Ici on ne confine pas, on freine

« Je crois que le mot confinement n’est pas adapté. (…) Ce qu’on veut, c’est freiner le virus sans nous enfermer ». Emmanuel Macron, le 19 mars 2021.

Le verbe « freiner » et son substantif « freinage » viennent de faire une entrée remarquée dans le dictionnaire de l’état d’urgence sanitaire à l’occasion du troisième confinement, pardon, des « mesures de freinage massives » annoncées par le Premier ministre le 18 mars.

Jusqu’ici, nous étions habitués à « l’accélération » et au « renforcement » afin de rendre encore plus efficaces des mesures qui l’étaient déjà à 100% depuis le début, cela va sans dire. Nous voici donc entrés dans l’ère du « freinage », mais pas n’importe lequel, un freinage « massif » et qui pourra bien évidemment faire l’objet d’un « renforcement » si nécessaire.

Rien n’étant impossible avec ce gouvernement, il pourrait même décider prochainement « d’accélérer » le freinage malgré tous les dangers que cela comporte, comme ont pu le constater les automobilistes qui ont un jour malencontreusement appuyé en même temps sur l’accélérateur et sur la pédale de frein. Une décision qui risquerait alors d’« accélérer » la propagation du virus et de « freiner » la vaccination, ce serait qui d’autant plus fâcheux que nos dirigeants savent déjà très bien le faire, en ne décidant rien ou trop tard.

Contrairement aux pays voisins qui en sont à leur troisième confinement, nous avons la chance d’y échapper puisque dans notre beau pays on ne confine plus, on « freine sans enfermer ». Il est vrai que ceux qui nous gouvernent sont plus subtils et plus intelligents que la moyenne. 
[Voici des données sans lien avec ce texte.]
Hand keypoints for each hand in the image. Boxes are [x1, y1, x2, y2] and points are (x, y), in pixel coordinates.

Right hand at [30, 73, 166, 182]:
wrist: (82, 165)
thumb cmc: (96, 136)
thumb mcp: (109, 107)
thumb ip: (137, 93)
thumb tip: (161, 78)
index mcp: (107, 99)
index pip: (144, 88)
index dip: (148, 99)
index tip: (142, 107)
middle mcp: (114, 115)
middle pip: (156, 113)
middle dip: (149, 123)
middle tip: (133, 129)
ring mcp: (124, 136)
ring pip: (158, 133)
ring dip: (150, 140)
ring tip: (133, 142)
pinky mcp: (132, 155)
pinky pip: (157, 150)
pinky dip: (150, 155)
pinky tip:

Il ne manque évidemment pas de mauvaises langues et autres traitres à la patrie en danger pour prétendre que le mot confinement serait désormais banni du vocabulaire officiel afin de sauver le soldat Macron qui avait écarté une telle mesure fin janvier.

Il n’en est rien car M. Macron fonde toutes ses décisions sur « la science ». Or, « ce qu’on a appris en un an, c’est qu’il ne faut pas multiplier les interactions », a déclaré le président de la République. Je ne suis pas certain que tous nos compatriotes réalisent que sans ce Grand Épidémiologiste qui lit toutes les revues médicales - et en anglais s'il vous plait -, notre pays serait encore dans l’ignorance de cette récente et importante découverte scientifique concernant les maladies contagieuses : il convient d'éviter les interactions.

« Mais se promener dehors n’est pas mauvais » a-t-il aussitôt ajouté. Pourtant, il y a une semaine, le préfet de police de Paris faisait évacuer les quais de Seine par un bel après-midi ensoleillé. M. Lallement étant connu pour son sens du discernement dans l'usage de la force, l'hypothèse la plus probable est que, faute de dominer la langue anglaise aussi bien que son maître, il n’avait pas encore pris connaissance des dernières avancées de la science.

Enfin, M. Macron nous enjoint également « de freiner [nos] contacts pour éviter que le virus ne se diffuse ». Espérons qu’il en a parlé à son ministre de l’Intérieur, grand amateur de « contacts » et « d’interactions » divers et variés, mais plutôt en lieu clos.